Andy Griffith returned to the small screen to star as Ben Matlock, the folksy-yet-cantankerous hot dog-loving, Harvard-educated criminal defense attorney fighting for justice in his Georgia town. To save his clients, Matlock would frequently head to the scene of the crime, finding clues that the police missed. The courtroom action usually ended with Matlock accusing someone else of the crime, and his clients going free. The show clearly followed in the footsteps of Perry Mason with a dash of Murder, She Wrote thrown in, which made for entertaining viewing.

Perfect Strangers

Larry Appleton (Mark Linn-Baker) has just moved into his first apartment when he gets an uninvited guest—his distant cousin Balki Bartokomous (Bronson Pinchot), who has just arrived from the island of Mypos and plans on staying awhile. The show revolves around Balki learning that life in the U.S. isn't exactly like what he saw on TV, but there are still plenty of reasons for him to do his trademark "Dance of Joy." Basically, it's Mork & Mindy but with a legal alien, instead of an extraterrestrial.

Knight Rider

Michael Long (David Hasselhoff) was a police officer who was seriously injured in the line of duty. He is nursed back to health by the head of Knight Industries who rewards him with a new name—Michael Knight— and a new car, the super-high tech talking crime-fighting Trans Am known as KITT. Their mission it to fight crime and those criminals who think they are above the law.

Diff'rent Strokes

When a New York millionaire's beloved housekeeper passes away, he adopts her two young sons, bringing them down from Harlem to live in his glitzy Park Avenue penthouse apartment. Most of the jokes revolved around Mr. Drummond (Conrad Bain), his daughter Kimberly (Dana Plato), and his two new sons (played by Gary Coleman and Todd Bridges) learning to live with each other. The family's housekeeper Mrs. Garrett (Charlotte Rae) kept them all clothed and fed and of course there were plenty of opportunities for Coleman's Arnold to say his trademark line, "Whatchu talkin' ‘bout Willis?"

Facts of Life

When Mrs. Garrett left Mr. Drummond's employ on Diff'rent Strokes she became the house mother to a dorm-full of girls at the fictional boarding school, Eastland. Her wards include the spoiled rich girl Blair Warner (Lisa Whelchel), the giggly, gossipy Tootie (Kim Fields), eager to please Natalie (Mindy Cohn), and the tough-as-nails Jo (Nancy McKeon). Mrs. Garrett helped guide them through life, school, friendship, and love, teaching them about the titular facts of life, as encapsulated in the show's incorrigibly catchy theme song.

Bosom Buddies

When their apartment building is demolished, Kip Wilson (Tom Hanks) and Henry Desmond (Peter Scolari) are in desperate need of new digs. Unfortunately, the only place they can find is in a building that is designated for women only. For reasons that only make sense in 1980s sitcoms, they decide to take a page out of Some Like It Hot, they take the apartment, assuming new identities of Hildegard and Buffy and hoping no one sees through their clever cross-dressing disguises—while trying to date their neighbors.

Punky Brewster

When grouchy widower Henry (George Gaynes) runs into a funny, warm-hearted waif named Punky Brewster living alone in a vacant apartment in the building he manages, he decides to become her foster parent. The odd couple turns Henry's apartment into a home, complete with Punky's beloved dog Brandon, but red-tape-minded social workers are always getting in their way. Luckily, they have each other and Punky's madcap group of friends to see them through it all.
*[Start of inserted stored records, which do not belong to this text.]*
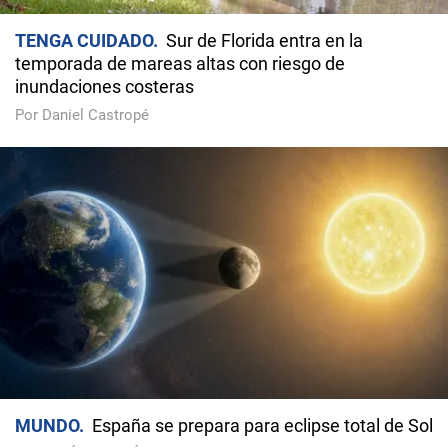
TENGA CUIDADO
Sur de Florida entra en la
temporada de mareas altas con riesgo de
inundaciones costeras
Por Daniel Castropé
MUNDO
España se prepara para eclipse total de Sol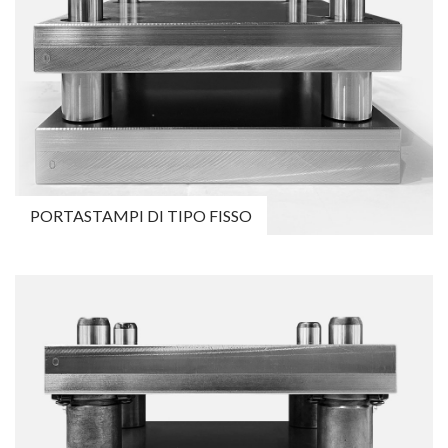
PORTASTAMPI DI TIPO FISSO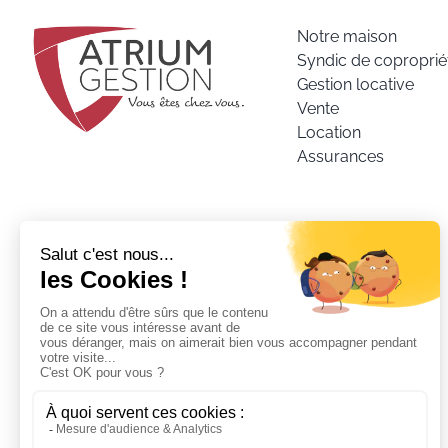
Notre maison
Syndic de coproprié
Gestion locative
Vente
Location
Assurances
The Greatest American Hero

Ralph Hinkley (William Katt) was just going about his ordinary life as a substitute teacher when a school field trip took a funny turn—he runs into a group of aliens who give him a suit that gives him Superman-like abilities. They also give Ralph a mission to fight crime and injustice. Ralph, though, isn't sure he is up for the challenge, especially as he lost the suit's instruction manual and can't figure out how to work it—or land. Perhaps the most memorable part of the show is its theme song, which went on to play a bit part in a Seinfeld episode.

Designing Women

It's hard to imagine a modern television executive thinking that a show revolving around interior designers would be a big hit. Yet, thanks to some forward-thinking producer back in the ‘80s, television viewers were introduced to the delightful world of Sugarbaker and Associates and the strong, funny, insightful Southern women who work there. Thank goodness, too, because we don't want to live in a world without Julia Sugarbaker's tirades and takedowns to give us strength.